Consigna de trabajo —
Reproduce completo y sin cambios el fragmento sobre las tabernas del viejo Madrid.

Unos años atrás, pero sin alejarnos de la casa de Lope de Vega, siendo aún director de The Objective, cuya redacción está en un viejo edificio de Santa Ana, me refugiaba a la hora de comer en las mesas oscuras de La Alemana, recordando a aquel genial Jardiel que escribió allí alguna de sus comedias. Taurina e impermeable a la modernidad, tienen sus mesas los surcos de la vida de un Madrid que murió hace tiempo, pero que aún late en la belleza de ciertas guaridas, reservadas solo a quien se toma la molestia de buscarlos, enjoyando los ojos con los retratos de una bellísima Ava Gardner esperando a su Luis Miguel.

La Venencia

Con la adormecida de la tarde, cerrada la edición, nos dábamos a veces al capricho del jerez en La Venencia de la calle Echegaray, uno de esos lugares enigmáticos que luchan año tras año por mantener su anonimato, como una taberna de pueblo de la España vacía en el corazón de la capital.

Sección de datos —
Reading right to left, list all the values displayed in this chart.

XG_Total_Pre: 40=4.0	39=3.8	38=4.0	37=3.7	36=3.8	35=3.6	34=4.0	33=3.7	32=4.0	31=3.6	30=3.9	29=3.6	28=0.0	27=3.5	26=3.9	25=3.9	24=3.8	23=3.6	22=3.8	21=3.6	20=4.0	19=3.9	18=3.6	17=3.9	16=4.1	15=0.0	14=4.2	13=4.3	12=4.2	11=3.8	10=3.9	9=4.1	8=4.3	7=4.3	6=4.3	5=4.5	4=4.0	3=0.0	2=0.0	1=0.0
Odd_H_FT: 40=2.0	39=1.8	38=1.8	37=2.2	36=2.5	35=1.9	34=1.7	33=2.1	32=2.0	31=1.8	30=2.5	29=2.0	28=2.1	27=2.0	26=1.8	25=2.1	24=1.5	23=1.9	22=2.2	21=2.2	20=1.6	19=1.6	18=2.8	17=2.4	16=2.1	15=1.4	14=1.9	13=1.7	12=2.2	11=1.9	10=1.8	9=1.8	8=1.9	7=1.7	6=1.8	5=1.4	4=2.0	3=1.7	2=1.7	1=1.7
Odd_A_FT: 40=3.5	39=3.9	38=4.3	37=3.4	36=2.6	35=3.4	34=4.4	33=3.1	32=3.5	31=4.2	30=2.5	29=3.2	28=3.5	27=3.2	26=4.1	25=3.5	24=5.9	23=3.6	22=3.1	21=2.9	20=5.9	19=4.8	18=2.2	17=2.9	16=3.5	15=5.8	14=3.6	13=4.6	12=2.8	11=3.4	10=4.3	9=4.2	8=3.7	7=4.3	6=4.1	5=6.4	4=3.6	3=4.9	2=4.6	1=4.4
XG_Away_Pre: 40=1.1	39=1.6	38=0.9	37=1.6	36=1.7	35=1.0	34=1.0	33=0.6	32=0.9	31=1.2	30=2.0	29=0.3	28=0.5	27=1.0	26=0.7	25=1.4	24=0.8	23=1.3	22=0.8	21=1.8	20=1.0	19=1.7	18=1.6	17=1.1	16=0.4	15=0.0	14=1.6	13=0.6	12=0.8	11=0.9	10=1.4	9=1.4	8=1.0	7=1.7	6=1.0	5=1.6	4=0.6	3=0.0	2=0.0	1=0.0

Respuesta esperada —
Unos años atrás, pero sin alejarnos de la casa de Lope de Vega, siendo aún director de The Objective, cuya redacción está en un viejo edificio de Santa Ana, me refugiaba a la hora de comer en las mesas oscuras de La Alemana, recordando a aquel genial Jardiel que escribió allí alguna de sus comedias. Taurina e impermeable a la modernidad, tienen sus mesas los surcos de la vida de un Madrid que murió hace tiempo, pero que aún late en la belleza de ciertas guaridas, reservadas solo a quien se toma la molestia de buscarlos, enjoyando los ojos con los retratos de una bellísima Ava Gardner esperando a su Luis Miguel.

La Venencia

Con la adormecida de la tarde, cerrada la edición, nos dábamos a veces al capricho del jerez en La Venencia de la calle Echegaray, uno de esos lugares enigmáticos que luchan año tras año por mantener su anonimato, como una taberna de pueblo de la España vacía en el corazón de la capital.